BoredPositron 8 hours ago||
I revived my Johnny Decimal system as my single source of truth for almost anything and couldn't be happier. The filing is done mostly by agents now but I still have the overview myself.
ciupicri 8 hours ago|
Could you give us more details about your system?
rafaepta 9 hours ago||
Great read. Thanks for sharing
staplung 6 hours ago|
Not knocking the article in any way but from the headline I was expecting - perhaps hoping - this would be about some innovation in filesystems research like it was the 90's again. That's not what this is.
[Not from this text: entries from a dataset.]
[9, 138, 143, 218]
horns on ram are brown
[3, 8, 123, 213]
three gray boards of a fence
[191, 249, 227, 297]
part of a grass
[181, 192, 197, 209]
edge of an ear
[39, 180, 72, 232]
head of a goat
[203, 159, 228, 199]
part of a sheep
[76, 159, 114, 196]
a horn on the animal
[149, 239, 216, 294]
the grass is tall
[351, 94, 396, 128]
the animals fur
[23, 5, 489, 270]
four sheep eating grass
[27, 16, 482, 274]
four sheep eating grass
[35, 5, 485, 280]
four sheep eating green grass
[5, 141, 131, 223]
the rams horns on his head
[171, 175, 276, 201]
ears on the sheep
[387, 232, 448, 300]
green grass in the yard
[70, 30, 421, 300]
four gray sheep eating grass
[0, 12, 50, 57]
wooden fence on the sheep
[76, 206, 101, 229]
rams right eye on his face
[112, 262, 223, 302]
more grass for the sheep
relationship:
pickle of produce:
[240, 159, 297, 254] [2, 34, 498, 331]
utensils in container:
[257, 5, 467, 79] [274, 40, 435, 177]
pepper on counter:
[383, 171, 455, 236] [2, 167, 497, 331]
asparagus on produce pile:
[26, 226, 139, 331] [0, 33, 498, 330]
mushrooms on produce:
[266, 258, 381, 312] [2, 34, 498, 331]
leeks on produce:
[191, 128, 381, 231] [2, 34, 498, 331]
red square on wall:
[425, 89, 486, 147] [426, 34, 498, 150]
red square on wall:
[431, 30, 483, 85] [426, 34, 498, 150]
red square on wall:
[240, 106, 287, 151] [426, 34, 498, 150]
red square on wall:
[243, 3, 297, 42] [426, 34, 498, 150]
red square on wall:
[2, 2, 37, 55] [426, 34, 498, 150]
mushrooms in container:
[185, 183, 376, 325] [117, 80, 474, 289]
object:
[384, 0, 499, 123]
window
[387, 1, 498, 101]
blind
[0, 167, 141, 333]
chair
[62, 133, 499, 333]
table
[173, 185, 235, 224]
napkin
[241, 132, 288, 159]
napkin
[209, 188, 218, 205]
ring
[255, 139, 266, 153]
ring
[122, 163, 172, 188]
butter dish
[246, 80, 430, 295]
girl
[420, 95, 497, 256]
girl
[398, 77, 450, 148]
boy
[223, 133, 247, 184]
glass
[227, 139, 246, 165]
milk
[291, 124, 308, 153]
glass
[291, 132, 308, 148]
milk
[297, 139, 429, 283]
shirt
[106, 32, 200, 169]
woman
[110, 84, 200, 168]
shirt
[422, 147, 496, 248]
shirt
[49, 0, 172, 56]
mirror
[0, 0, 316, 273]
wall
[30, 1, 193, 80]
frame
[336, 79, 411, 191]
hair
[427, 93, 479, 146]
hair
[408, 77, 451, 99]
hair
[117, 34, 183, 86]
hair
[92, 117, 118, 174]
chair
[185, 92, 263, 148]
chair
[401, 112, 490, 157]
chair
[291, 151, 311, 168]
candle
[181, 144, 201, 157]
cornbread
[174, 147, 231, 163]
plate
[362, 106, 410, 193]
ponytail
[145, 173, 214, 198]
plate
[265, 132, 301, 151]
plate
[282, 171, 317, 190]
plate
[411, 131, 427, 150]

It's about how filesystems as they are (and have been for decades) are proving to be powerful tools for LLMs/agents.

alecco 4 hours ago||
And by filesystem they mean CLI (command line interface) and a full *nix system. Like the hundreds of similar articles about it for the past year said.
Gigachad 3 hours ago|||
I feel like every article on HN now disguises itself as interesting but the content is just the same boring AI slop.
palata 3 hours ago||
I have been reading HN for a few years, and my feeling is that I find fewer and fewer interesting articles. Maybe it's just me, and the average articles are the same quality.

Now I tend to skim through it to see if a title looks like it may bring interesting discussions, and then I skim through the discussions. Because there are very knowledgeable people who sometimes share valuable insights.

Interestingly, last time I asked a question, hoping to get interesting people to share insights, I was answered that I "should learn how to use an LLM instead of asking questions" :-).

fragmede 5 hours ago|||
Yeah, none of it was really about file systems. There was a brief mention that file systems look like a graph, and that you build roughly an index so it looks graph and thus database-y, but you could store it all in a sqlite database with a column, called filename and a column called content for all the details about file systems this post went into. I too was expecting something more in depth about file systems like for instance, cluster file systems have made a little to no advancement. ZFS is not a cluster file system and we've been needing a good one of those for decades, ever since VM's became feasible on consumer grade hardware. Still, files on desk is better than having to pay Oracle a fee per-skill on today's modern, open Internet. That was never going to happen.
mangogogo 6 hours ago||
i was hoping the same, but then it turned out to be another article about LLMs.